• Your assignment
Take the lines below beginning at the line that has "(365, 132) none -> [358,91,415,106] one for" and stopping after the line that has "[87,692,162,706] nessacary ->", and print them exactly as they are, with no other lines.

• Information supplied
* * * * * * *

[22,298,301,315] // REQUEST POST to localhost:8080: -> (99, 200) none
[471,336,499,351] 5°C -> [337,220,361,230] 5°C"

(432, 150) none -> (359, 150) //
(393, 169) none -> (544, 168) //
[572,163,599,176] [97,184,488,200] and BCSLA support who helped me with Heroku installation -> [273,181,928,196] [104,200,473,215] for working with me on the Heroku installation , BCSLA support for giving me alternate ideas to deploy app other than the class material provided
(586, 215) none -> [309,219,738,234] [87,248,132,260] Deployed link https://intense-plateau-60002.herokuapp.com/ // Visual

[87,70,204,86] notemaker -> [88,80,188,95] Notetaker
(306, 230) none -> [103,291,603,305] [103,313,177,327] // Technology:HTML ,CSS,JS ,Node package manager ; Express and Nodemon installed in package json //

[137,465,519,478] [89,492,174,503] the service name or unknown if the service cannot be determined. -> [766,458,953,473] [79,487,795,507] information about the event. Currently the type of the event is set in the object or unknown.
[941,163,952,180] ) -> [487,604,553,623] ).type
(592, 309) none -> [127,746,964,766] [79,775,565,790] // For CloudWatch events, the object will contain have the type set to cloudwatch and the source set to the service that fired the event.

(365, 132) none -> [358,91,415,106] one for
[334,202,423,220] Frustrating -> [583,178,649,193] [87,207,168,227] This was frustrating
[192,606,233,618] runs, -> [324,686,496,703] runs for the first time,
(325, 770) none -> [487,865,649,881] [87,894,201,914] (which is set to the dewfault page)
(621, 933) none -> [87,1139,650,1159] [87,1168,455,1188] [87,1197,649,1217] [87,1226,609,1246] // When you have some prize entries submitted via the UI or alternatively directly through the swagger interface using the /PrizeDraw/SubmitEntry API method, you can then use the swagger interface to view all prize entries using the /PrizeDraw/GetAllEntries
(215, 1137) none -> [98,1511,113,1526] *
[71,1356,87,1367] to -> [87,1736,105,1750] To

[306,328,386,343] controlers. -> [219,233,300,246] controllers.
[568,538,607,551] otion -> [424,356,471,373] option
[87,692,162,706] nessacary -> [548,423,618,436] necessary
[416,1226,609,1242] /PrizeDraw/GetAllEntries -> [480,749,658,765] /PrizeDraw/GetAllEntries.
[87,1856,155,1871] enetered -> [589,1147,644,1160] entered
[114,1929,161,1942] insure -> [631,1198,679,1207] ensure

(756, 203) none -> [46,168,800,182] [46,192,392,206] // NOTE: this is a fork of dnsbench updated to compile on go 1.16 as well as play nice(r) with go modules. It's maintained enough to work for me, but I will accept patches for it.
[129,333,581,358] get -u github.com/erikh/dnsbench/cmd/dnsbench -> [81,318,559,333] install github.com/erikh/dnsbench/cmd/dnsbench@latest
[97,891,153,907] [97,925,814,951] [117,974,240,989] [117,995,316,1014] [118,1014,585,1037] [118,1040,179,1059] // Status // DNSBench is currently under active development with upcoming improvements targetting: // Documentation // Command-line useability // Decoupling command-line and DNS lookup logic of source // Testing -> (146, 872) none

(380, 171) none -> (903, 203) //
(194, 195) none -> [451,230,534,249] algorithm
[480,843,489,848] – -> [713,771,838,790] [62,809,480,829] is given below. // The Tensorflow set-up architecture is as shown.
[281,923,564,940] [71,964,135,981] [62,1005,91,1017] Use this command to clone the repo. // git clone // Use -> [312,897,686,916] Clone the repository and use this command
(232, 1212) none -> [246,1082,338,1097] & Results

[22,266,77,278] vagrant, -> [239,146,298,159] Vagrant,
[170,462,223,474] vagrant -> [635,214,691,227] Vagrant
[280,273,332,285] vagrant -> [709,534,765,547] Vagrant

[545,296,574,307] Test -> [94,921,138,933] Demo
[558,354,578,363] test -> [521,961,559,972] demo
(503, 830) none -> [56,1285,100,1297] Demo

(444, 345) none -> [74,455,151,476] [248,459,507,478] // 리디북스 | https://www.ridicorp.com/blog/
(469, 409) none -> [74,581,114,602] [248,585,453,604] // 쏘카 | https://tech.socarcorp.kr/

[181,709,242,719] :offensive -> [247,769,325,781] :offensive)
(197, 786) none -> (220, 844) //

* * * * * * *

• Answer space
(365, 132) none -> [358,91,415,106] one for
[334,202,423,220] Frustrating -> [583,178,649,193] [87,207,168,227] This was frustrating
[192,606,233,618] runs, -> [324,686,496,703] runs for the first time,
(325, 770) none -> [487,865,649,881] [87,894,201,914] (which is set to the dewfault page)
(621, 933) none -> [87,1139,650,1159] [87,1168,455,1188] [87,1197,649,1217] [87,1226,609,1246] // When you have some prize entries submitted via the UI or alternatively directly through the swagger interface using the /PrizeDraw/SubmitEntry API method, you can then use the swagger interface to view all prize entries using the /PrizeDraw/GetAllEntries
(215, 1137) none -> [98,1511,113,1526] *
[71,1356,87,1367] to -> [87,1736,105,1750] To

[306,328,386,343] controlers. -> [219,233,300,246] controllers.
[568,538,607,551] otion -> [424,356,471,373] option
[87,692,162,706] nessacary -> [548,423,618,436] necessary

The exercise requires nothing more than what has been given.